Mais elle n'est jamais revenue.
Cet après-midi-là, à la place de maman, papa est arrivé. « Votre mère… ne reviendra pas », dit-il doucement.
Nous n'avons pas vraiment compris le sens de ces mots. Nous avons attendu le soir. Et le lendemain. Et celui d'après.
Mais elle a tout simplement disparu.
Quelques mois plus tard, Jean, notre belle-mère, est entrée dans nos vies. Au début, elle semblait gentille, presque attentionnée. Elle semblait essayer de réparer ce qui était brisé.

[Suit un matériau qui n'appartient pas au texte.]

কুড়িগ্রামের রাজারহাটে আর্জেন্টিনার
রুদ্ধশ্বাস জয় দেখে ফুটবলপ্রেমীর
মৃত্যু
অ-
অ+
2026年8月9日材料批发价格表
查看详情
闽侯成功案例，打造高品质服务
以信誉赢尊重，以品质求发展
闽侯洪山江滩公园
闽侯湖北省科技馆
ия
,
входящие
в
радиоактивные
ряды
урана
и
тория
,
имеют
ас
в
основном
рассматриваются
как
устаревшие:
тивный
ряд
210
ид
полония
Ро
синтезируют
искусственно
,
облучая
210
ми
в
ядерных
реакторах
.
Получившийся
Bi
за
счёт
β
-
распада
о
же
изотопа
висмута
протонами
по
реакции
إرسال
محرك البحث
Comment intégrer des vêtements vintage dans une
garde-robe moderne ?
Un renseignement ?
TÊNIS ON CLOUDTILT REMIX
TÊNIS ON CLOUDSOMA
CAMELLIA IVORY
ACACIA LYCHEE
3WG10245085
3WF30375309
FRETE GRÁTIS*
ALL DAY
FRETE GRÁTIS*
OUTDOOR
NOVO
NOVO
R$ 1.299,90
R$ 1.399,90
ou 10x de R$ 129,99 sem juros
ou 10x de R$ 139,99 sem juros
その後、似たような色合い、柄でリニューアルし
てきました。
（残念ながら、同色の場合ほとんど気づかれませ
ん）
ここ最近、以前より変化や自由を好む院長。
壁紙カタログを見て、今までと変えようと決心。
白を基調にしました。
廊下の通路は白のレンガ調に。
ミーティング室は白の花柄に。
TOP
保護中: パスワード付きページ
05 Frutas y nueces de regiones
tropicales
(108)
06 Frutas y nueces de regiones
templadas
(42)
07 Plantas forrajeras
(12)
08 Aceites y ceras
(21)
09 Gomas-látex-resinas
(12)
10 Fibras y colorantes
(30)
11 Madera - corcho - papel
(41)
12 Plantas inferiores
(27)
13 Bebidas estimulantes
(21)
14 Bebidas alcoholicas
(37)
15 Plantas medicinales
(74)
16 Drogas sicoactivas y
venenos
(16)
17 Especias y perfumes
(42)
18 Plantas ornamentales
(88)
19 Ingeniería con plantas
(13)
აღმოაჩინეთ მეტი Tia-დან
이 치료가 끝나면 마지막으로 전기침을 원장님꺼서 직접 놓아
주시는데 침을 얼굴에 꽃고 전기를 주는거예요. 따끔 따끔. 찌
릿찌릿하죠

Avec le temps, cependant, cette gentillesse s'est transformée en emprise.
« Soyez reconnaissants », disait-elle chaque fois que nous lui demandions quelque chose. « Ta vraie mère t'a abandonnée. C'est moi qui suis restée. »
Nous avons grandi avec la conviction de ne pas être désirées. Et à cause de cela, nous acceptions tout sans poser de questions.
Des vêtements qui passaient de main en main. Des repas bon marché et toujours les mêmes. Pas de fêtes, pas de vacances, pas de cadeaux.
« On manque d'argent », soupira Jean.
Mais pour elle, d'une certaine manière, ça n'avait jamais été le cas. Des manteaux élégants, des téléphones flambant neufs, des journées au spa. Nous, on n'avait que des miettes, et l'idée que demander plus était mal.
Les années ont passé. Nous sommes devenues deux filles habituées à ne rien réclamer.
Jusqu'à cette Fête des Mères.
Ma sœur ne pouvait pas être là, alors j'ai décidé de faire la surprise à Jean seule. Je lui ai apporté des fleurs, pour la remercier d'être « là » pour nous.